**TASK INPUT:**
·····

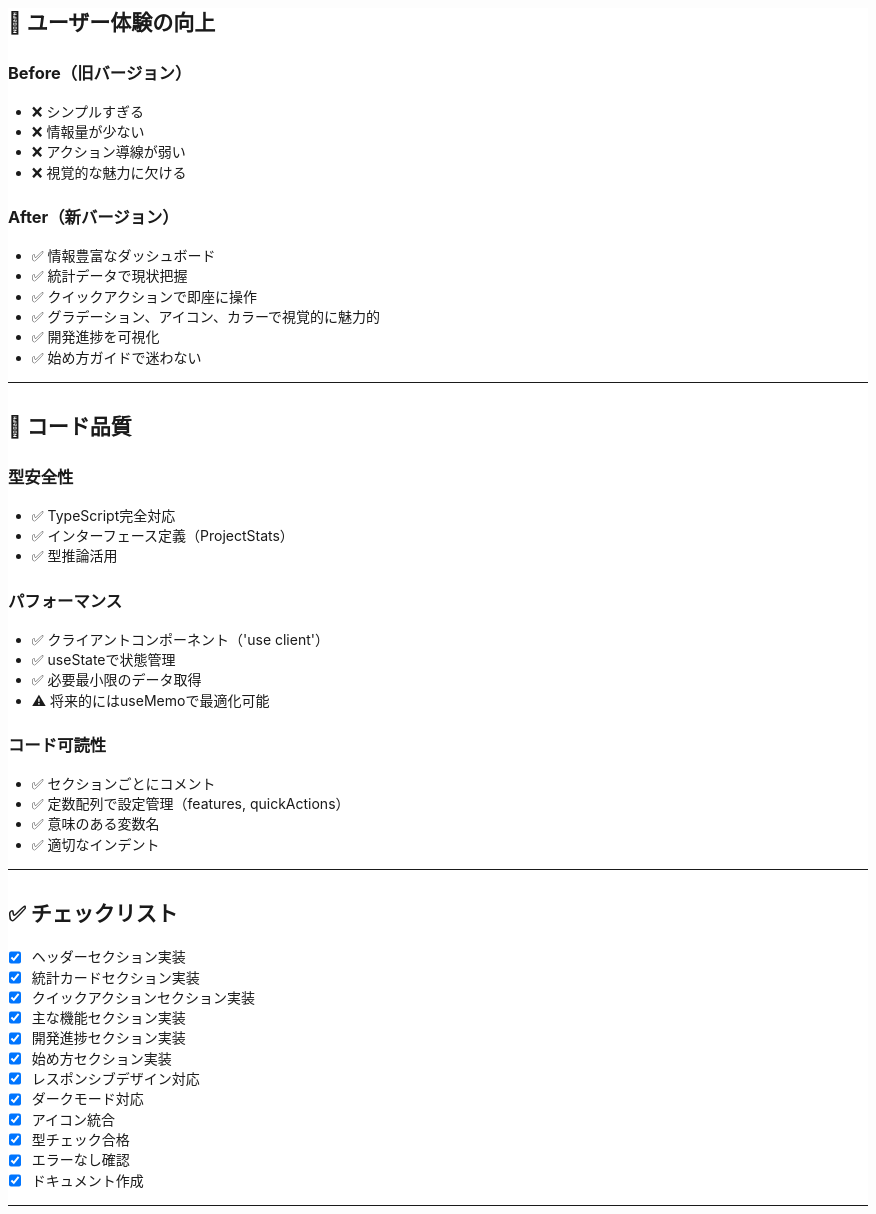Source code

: 
## 🎯 ユーザー体験の向上

### Before（旧バージョン）
- ❌ シンプルすぎる
- ❌ 情報量が少ない
- ❌ アクション導線が弱い
- ❌ 視覚的な魅力に欠ける

### After（新バージョン）
- ✅ 情報豊富なダッシュボード
- ✅ 統計データで現状把握
- ✅ クイックアクションで即座に操作
- ✅ グラデーション、アイコン、カラーで視覚的に魅力的
- ✅ 開発進捗を可視化
- ✅ 始め方ガイドで迷わない

---

## 📝 コード品質

### 型安全性
- ✅ TypeScript完全対応
- ✅ インターフェース定義（ProjectStats）
- ✅ 型推論活用

### パフォーマンス
- ✅ クライアントコンポーネント（'use client'）
- ✅ useStateで状態管理
- ✅ 必要最小限のデータ取得
- ⚠️ 将来的にはuseMemoで最適化可能

### コード可読性
- ✅ セクションごとにコメント
- ✅ 定数配列で設定管理（features, quickActions）
- ✅ 意味のある変数名
- ✅ 適切なインデント

---

## ✅ チェックリスト

- [x] ヘッダーセクション実装
- [x] 統計カードセクション実装
- [x] クイックアクションセクション実装
- [x] 主な機能セクション実装
- [x] 開発進捗セクション実装
- [x] 始め方セクション実装
- [x] レスポンシブデザイン対応
- [x] ダークモード対応
- [x] アイコン統合
- [x] 型チェック合格
- [x] エラーなし確認
- [x] ドキュメント作成

---
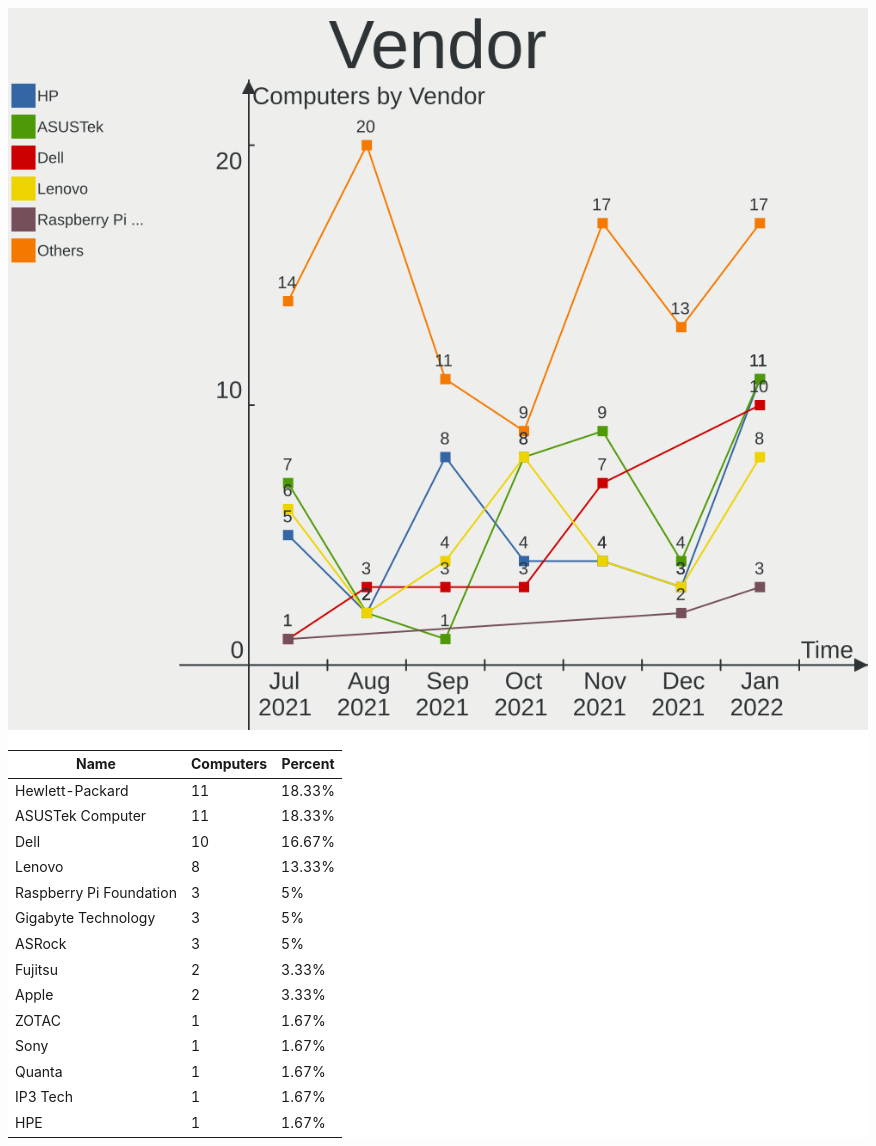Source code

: ![Vendor](./images/line_chart/node_vendor.svg)

| Name                    | Computers | Percent |
|-------------------------|-----------|---------|
| Hewlett-Packard         | 11        | 18.33%  |
| ASUSTek Computer        | 11        | 18.33%  |
| Dell                    | 10        | 16.67%  |
| Lenovo                  | 8         | 13.33%  |
| Raspberry Pi Foundation | 3         | 5%      |
| Gigabyte Technology     | 3         | 5%      |
| ASRock                  | 3         | 5%      |
| Fujitsu                 | 2         | 3.33%   |
| Apple                   | 2         | 3.33%   |
| ZOTAC                   | 1         | 1.67%   |
| Sony                    | 1         | 1.67%   |
| Quanta                  | 1         | 1.67%   |
| IP3 Tech                | 1         | 1.67%   |
| HPE                     | 1         | 1.67%   |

·····

**TASK STATEMENT:**
Would you retype the material exactly, omitting each picture?

**WRITTEN ANSWER:**
Source code

: 
## 🎯 ユーザー体験の向上

### Before（旧バージョン）
- ❌ シンプルすぎる
- ❌ 情報量が少ない
- ❌ アクション導線が弱い
- ❌ 視覚的な魅力に欠ける

### After（新バージョン）
- ✅ 情報豊富なダッシュボード
- ✅ 統計データで現状把握
- ✅ クイックアクションで即座に操作
- ✅ グラデーション、アイコン、カラーで視覚的に魅力的
- ✅ 開発進捗を可視化
- ✅ 始め方ガイドで迷わない

---

## 📝 コード品質

### 型安全性
- ✅ TypeScript完全対応
- ✅ インターフェース定義（ProjectStats）
- ✅ 型推論活用

### パフォーマンス
- ✅ クライアントコンポーネント（'use client'）
- ✅ useStateで状態管理
- ✅ 必要最小限のデータ取得
- ⚠️ 将来的にはuseMemoで最適化可能

### コード可読性
- ✅ セクションごとにコメント
- ✅ 定数配列で設定管理（features, quickActions）
- ✅ 意味のある変数名
- ✅ 適切なインデント

---

## ✅ チェックリスト

- [x] ヘッダーセクション実装
- [x] 統計カードセクション実装
- [x] クイックアクションセクション実装
- [x] 主な機能セクション実装
- [x] 開発進捗セクション実装
- [x] 始め方セクション実装
- [x] レスポンシブデザイン対応
- [x] ダークモード対応
- [x] アイコン統合
- [x] 型チェック合格
- [x] エラーなし確認
- [x] ドキュメント作成

---
Source code

: ![Vendor](./images/line_chart/node_vendor.svg)

| Name                    | Computers | Percent |
|-------------------------|-----------|---------|
| Hewlett-Packard         | 11        | 18.33%  |
| ASUSTek Computer        | 11        | 18.33%  |
| Dell                    | 10        | 16.67%  |
| Lenovo                  | 8         | 13.33%  |
| Raspberry Pi Foundation | 3         | 5%      |
| Gigabyte Technology     | 3         | 5%      |
| ASRock                  | 3         | 5%      |
| Fujitsu                 | 2         | 3.33%   |
| Apple                   | 2         | 3.33%   |
| ZOTAC                   | 1         | 1.67%   |
| Sony                    | 1         | 1.67%   |
| Quanta                  | 1         | 1.67%   |
| IP3 Tech                | 1         | 1.67%   |
| HPE                     | 1         | 1.67%   |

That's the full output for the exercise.